Investigasi Kehilangan iPhone di Penerbangan Garuda, Awak Kabin Dinonaktifkan Sementara

Maskapai penerbangan Garuda Indonesia menggandeng pihak kepolisian dalam upaya investigasi terkait laporan kehilangan sebuah perangkat iPhone milik penumpang pada penerbangan GA716 rute Jakarta menuju Melbourne. Insiden yang terjadi pada tanggal 6 Juni 2025 ini memicu respons cepat dari pihak maskapai.

Direktur Niaga Garuda Indonesia, Ade R Susardi, menyampaikan bahwa langkah ini diambil sebagai bentuk komitmen perusahaan untuk memberikan kepastian hukum kepada semua pihak yang terlibat. "Kami ingin memastikan bahwa penanganan laporan ini berjalan secara obyektif, transparan, dan berdasarkan data yang akurat serta dapat dipertanggungjawabkan secara hukum," ujarnya melalui keterangan resmi pada Kamis (12/6/2025).
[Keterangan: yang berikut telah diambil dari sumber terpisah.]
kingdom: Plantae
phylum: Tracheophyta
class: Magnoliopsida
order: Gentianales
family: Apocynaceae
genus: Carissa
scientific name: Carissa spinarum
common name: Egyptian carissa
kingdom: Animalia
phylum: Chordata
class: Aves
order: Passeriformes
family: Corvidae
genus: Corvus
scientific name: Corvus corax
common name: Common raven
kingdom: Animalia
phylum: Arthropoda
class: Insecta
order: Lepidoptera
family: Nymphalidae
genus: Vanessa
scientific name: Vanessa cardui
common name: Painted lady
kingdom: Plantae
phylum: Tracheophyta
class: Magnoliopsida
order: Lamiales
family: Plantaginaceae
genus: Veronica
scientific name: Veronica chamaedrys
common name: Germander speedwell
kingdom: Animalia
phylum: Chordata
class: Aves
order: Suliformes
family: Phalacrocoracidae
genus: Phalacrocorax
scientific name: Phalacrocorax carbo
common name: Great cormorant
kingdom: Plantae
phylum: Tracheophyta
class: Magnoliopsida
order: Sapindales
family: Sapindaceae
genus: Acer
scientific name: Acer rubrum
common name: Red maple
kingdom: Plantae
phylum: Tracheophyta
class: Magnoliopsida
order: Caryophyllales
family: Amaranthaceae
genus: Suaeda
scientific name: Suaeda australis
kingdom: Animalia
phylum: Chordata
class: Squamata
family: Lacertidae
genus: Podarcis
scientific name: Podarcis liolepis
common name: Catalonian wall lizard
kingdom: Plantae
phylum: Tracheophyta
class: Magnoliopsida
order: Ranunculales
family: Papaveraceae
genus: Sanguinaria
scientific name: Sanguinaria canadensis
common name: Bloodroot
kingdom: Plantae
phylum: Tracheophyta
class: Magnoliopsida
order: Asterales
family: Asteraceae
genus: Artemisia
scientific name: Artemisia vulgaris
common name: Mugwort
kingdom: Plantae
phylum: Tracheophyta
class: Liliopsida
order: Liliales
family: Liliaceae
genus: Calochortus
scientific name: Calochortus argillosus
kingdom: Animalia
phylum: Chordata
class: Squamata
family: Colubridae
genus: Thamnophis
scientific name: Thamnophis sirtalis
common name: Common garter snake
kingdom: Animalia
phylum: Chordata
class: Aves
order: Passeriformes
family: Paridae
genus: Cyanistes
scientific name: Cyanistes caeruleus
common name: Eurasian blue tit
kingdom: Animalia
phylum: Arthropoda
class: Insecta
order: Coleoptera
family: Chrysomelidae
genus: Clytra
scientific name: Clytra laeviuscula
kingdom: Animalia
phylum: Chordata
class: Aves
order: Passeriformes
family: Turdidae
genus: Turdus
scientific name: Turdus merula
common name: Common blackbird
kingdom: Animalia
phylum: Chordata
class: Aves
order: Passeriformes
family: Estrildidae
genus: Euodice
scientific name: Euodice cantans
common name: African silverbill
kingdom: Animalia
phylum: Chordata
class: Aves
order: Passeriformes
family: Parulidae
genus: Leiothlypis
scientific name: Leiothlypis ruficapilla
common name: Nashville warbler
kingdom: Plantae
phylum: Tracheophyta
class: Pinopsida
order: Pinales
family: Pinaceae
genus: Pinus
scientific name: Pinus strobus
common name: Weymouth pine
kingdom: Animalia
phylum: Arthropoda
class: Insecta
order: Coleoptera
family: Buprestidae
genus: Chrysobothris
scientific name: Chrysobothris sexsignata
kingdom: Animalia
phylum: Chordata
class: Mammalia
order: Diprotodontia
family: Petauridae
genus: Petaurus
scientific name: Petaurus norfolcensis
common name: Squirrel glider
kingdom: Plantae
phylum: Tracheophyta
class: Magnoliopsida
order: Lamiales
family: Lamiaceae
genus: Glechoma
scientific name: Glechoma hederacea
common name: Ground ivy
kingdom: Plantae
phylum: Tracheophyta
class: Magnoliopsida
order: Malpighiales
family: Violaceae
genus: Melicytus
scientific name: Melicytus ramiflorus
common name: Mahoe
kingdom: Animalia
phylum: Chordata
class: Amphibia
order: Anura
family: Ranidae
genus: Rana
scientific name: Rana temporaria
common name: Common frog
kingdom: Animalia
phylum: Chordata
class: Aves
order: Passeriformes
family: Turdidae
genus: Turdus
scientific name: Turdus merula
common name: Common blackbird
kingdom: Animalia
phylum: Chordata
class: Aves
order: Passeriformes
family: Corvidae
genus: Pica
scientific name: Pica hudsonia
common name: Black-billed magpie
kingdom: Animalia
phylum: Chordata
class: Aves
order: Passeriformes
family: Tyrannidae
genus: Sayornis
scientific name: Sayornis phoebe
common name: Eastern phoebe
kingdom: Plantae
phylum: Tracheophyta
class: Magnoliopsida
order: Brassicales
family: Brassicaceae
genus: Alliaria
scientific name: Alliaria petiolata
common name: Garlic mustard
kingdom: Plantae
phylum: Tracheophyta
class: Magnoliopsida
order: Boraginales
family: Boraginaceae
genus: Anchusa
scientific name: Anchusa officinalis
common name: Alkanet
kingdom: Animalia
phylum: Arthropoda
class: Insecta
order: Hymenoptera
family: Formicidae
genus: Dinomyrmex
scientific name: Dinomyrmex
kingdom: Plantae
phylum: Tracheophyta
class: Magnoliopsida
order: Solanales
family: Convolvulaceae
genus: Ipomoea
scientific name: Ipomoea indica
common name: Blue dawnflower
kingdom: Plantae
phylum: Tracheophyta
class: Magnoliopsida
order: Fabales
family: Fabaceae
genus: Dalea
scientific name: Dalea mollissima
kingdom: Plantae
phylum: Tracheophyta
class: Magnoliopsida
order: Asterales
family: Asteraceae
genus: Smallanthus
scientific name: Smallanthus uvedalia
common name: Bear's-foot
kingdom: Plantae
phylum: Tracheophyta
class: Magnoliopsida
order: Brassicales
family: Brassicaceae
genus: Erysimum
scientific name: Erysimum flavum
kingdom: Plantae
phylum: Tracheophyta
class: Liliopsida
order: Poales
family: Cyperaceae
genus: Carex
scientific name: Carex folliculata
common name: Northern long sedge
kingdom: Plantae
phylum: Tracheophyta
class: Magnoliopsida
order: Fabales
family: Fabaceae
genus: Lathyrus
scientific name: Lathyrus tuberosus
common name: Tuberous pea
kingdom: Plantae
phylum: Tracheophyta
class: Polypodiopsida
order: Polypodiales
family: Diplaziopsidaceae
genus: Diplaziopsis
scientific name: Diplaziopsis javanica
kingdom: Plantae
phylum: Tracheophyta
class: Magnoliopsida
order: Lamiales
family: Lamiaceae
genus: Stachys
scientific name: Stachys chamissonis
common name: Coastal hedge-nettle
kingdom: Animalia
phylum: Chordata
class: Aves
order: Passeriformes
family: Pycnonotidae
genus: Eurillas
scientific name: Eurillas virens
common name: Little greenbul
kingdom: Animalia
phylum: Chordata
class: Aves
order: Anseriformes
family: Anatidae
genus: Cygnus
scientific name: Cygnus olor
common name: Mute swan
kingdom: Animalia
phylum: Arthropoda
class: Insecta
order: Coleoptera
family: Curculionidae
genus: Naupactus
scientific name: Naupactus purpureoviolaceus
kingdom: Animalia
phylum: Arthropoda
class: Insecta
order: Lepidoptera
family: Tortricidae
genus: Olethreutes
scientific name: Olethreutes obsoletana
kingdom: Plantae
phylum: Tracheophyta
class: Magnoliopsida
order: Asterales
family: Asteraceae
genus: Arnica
Sebagai bagian dari proses investigasi, Garuda Indonesia memutuskan untuk menonaktifkan sementara seluruh awak kabin yang bertugas pada penerbangan GA716. Langkah ini diambil untuk mempermudah proses pemeriksaan dan memastikan tidak ada potensi bias dalam pengumpulan informasi. Pihak maskapai juga terus menjalin komunikasi intensif dengan penumpang yang bersangkutan, Michael Tjendara, yang melaporkan kehilangan iPhone-nya.

Kasus ini bermula ketika Michael Tjendara membagikan pengalamannya melalui akun Instagram pribadinya, @michaeltjendara. Dalam unggahannya, Michael menjelaskan bahwa ia bersama istri dan kedua anaknya menumpang pesawat Garuda dengan nomor penerbangan GA716 pada tanggal 6 Juni 2025. Ia menyimpan iPhone miliknya di kantong kursi nomor 30D sesaat setelah pesawat lepas landas. Kemudian, ia berpindah tempat duduk ke nomor 32E untuk beristirahat.

"Setelah mendarat di Melbourne sekitar pukul 10.55 pagi, saya mendapati iPhone saya telah hilang dari kantong kursi. Saya segera melaporkan kejadian ini kepada kru pesawat, namun seluruh penumpang sudah diperbolehkan untuk keluar dari pesawat," tulis Michael dalam unggahannya pada hari Senin (9/6/2025).

Garuda Indonesia mengimbau kepada seluruh pihak untuk menghormati proses hukum yang sedang berjalan dan menghindari penyebaran informasi yang tidak akurat atau spekulatif. Maskapai berjanji akan terus memberikan informasi terbaru terkait perkembangan investigasi ini kepada publik secara transparan.

Berikut poin-poin penting dalam penanganan kasus ini:

  • Koordinasi dengan Kepolisian: Garuda Indonesia bekerjasama dengan kepolisian untuk melakukan investigasi menyeluruh.
  • Penonaktifan Awak Kabin: Awak kabin yang bertugas pada penerbangan terkait dinonaktifkan sementara.
  • Komunikasi Intensif: Garuda Indonesia terus berkomunikasi dengan penumpang yang kehilangan iPhone.
  • Transparansi Informasi: Maskapai berkomitmen untuk memberikan informasi yang transparan kepada publik.

Garuda Indonesia berharap agar kasus ini dapat segera diselesaikan dengan baik dan memberikan keadilan bagi semua pihak yang terlibat.